Le soir notre avant-garde, surmontant une petite résistance, rejoignit la ligne de chemin de fer Laon-Reims.

Déjà dans l’après-midi, le Commandement du Corps d’Armée conscient de l’importance du « débouché de Sissonne », avait ordonné à la 8ème Division de pousser au plus vite et d’occuper cette ville. Plus tard, il renouvela l’ordre pour que dans la matinée du 14 au moins une brigade occupât les entrées Nord-Est de Sissonne : en cas de résistance, il ordonna d’attaquer à fond et de pousser l’exploration de la Cavalerie sur le front de Lappion - Boncourt.

A la 3ème Division, il prescrivit d’avancer à cheval par la route Coucy - Sissonne, jusqu’à la hauteur de Marchais et d’appuyer si nécessaire, la 8ème Division avec de l’Artillerie.

Lui-même se joignit le matin du 14 à la 8ème Division pour donner l’impulsion à l’avancée vers et au-delà de Sissonne.

Un grand obstacle était sur le terrain, à peine au Nord de Sissonne il y a un labyrinthe de canaux et de marais, traversés de quelques petites routes champêtres, en grande partie obstruée, et rendues plus difficiles par la pluie permanente.
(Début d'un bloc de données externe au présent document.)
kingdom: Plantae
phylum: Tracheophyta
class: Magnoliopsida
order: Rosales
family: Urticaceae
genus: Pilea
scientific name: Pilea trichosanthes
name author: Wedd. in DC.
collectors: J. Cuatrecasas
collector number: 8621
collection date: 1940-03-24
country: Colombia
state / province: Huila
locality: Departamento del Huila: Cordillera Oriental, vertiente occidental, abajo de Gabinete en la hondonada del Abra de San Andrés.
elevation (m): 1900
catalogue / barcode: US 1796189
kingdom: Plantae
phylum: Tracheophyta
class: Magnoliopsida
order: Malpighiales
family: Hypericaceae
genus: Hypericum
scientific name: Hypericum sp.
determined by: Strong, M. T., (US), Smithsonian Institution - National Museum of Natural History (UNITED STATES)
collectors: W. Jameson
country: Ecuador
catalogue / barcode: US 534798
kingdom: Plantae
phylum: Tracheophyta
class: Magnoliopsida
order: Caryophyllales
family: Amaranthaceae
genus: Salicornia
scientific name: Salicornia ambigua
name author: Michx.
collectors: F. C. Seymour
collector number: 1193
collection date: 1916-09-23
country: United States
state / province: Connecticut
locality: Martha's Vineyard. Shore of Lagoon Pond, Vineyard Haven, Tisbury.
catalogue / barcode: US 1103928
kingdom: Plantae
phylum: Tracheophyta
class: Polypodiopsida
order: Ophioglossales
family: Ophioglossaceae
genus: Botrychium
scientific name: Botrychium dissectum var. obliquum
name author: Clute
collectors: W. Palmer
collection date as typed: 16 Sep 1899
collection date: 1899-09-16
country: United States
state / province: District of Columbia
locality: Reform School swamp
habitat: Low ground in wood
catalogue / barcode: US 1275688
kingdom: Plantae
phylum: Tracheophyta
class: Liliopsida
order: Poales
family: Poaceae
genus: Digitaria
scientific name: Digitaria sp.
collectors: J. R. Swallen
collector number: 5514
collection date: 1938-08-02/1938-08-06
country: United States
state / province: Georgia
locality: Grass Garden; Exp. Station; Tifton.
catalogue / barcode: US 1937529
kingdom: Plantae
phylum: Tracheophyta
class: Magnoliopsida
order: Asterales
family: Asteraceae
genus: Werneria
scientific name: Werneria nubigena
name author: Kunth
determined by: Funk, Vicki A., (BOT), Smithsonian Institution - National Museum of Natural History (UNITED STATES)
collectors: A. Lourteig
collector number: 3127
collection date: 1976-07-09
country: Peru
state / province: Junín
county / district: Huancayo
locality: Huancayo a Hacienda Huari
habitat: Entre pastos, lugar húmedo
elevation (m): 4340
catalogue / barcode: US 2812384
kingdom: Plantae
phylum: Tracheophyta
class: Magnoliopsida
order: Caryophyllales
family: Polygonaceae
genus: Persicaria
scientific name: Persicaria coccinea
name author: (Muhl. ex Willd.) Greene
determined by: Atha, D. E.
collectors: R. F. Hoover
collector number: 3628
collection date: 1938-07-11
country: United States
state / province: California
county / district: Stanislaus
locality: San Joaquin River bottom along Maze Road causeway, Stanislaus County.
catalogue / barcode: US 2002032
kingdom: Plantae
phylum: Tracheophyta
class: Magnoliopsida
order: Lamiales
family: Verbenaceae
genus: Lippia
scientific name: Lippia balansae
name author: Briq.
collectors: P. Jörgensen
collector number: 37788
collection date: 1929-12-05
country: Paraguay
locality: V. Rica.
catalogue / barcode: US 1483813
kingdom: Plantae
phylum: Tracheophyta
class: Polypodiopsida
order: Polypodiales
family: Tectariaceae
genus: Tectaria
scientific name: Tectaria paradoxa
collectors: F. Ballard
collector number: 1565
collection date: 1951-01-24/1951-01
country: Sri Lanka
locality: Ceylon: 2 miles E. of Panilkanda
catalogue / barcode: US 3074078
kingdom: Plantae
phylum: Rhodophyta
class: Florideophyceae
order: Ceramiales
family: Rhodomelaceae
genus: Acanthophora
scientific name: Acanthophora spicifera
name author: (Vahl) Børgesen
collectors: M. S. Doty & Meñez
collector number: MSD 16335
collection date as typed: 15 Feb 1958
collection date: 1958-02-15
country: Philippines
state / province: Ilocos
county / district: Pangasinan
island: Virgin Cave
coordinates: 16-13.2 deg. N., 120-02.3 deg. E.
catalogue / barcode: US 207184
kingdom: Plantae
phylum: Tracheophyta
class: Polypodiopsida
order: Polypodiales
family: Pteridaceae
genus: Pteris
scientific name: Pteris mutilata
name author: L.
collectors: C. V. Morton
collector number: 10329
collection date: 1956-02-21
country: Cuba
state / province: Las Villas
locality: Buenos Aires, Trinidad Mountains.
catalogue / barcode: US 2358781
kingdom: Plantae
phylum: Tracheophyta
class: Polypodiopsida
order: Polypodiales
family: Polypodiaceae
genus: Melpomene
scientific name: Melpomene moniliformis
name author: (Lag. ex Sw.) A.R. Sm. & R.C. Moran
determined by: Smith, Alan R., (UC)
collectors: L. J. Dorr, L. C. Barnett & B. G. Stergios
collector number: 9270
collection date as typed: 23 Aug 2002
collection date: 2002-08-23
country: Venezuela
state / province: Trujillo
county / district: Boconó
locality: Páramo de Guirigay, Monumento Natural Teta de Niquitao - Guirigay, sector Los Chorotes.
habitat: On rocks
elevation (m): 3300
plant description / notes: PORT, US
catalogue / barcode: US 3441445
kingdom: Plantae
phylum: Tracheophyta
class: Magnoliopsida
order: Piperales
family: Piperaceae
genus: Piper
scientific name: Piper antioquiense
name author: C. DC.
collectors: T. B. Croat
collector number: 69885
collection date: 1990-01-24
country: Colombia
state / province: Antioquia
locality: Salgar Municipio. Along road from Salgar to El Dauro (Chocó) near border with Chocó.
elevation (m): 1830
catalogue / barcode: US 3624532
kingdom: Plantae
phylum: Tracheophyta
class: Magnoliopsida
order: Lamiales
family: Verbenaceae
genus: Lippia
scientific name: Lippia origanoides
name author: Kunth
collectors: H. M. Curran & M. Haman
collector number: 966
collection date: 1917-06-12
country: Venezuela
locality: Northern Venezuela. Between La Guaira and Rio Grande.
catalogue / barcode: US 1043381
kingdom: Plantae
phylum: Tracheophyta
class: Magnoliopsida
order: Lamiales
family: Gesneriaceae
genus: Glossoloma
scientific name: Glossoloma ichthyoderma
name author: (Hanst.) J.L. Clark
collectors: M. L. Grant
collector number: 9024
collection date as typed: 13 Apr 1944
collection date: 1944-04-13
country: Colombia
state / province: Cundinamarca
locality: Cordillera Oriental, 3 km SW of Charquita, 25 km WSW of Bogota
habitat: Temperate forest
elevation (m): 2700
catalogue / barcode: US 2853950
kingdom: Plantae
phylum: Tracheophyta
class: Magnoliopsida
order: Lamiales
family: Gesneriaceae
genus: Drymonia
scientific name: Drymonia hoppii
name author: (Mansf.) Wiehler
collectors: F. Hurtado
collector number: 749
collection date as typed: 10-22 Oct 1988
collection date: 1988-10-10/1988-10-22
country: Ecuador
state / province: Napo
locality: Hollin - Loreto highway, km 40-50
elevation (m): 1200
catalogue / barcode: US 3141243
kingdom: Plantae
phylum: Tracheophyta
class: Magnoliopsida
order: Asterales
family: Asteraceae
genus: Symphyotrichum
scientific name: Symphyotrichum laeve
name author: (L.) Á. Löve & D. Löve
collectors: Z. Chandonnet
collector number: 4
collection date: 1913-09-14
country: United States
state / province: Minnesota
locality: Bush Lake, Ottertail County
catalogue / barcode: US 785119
Notons particulièrement le « Canal d’assèchement » qui forme presqu’un fossé devant le front allemand. Unique débouché possible : la zone habitée de Sissonne - «  Les chaussées coupées par les entonnoirs d’obus, complètement défoncées, ne sont guère utilisables, la pluie ajoute encore à leur impraticabilité...  (Rev. milit. franç., pag. 175) ».

Tout le corps d'armée devait passer par cet étroit couloir.

C'est précisément en connaissant la difficulté offerte par l'étroit passage qui faisait face aux opérations défensives de l'ennemi, que le général Albricci avait insisté sur la rapide occupation de la zone habitée et pour déboucher au-delà dans l'espérance de devancer l'ennemi.

En efet la 8e Division pousse la brigade Brescia sur Sissonne, la faisant précéder du groupe d'escadron Lodi qui malheureusement battu par le feu de l'artillerie ennemie arriva vers la IIe, bientôt rejoint par quelques groupes français de la 6e Division arrivant par la plaine de l'Est..

Mais au-delà de Sissonne, il ne fut plus possible d'avancer, la résistance allemande sur la Hunding Stellung imposa un temps d'arrêt à toute la 10e armée".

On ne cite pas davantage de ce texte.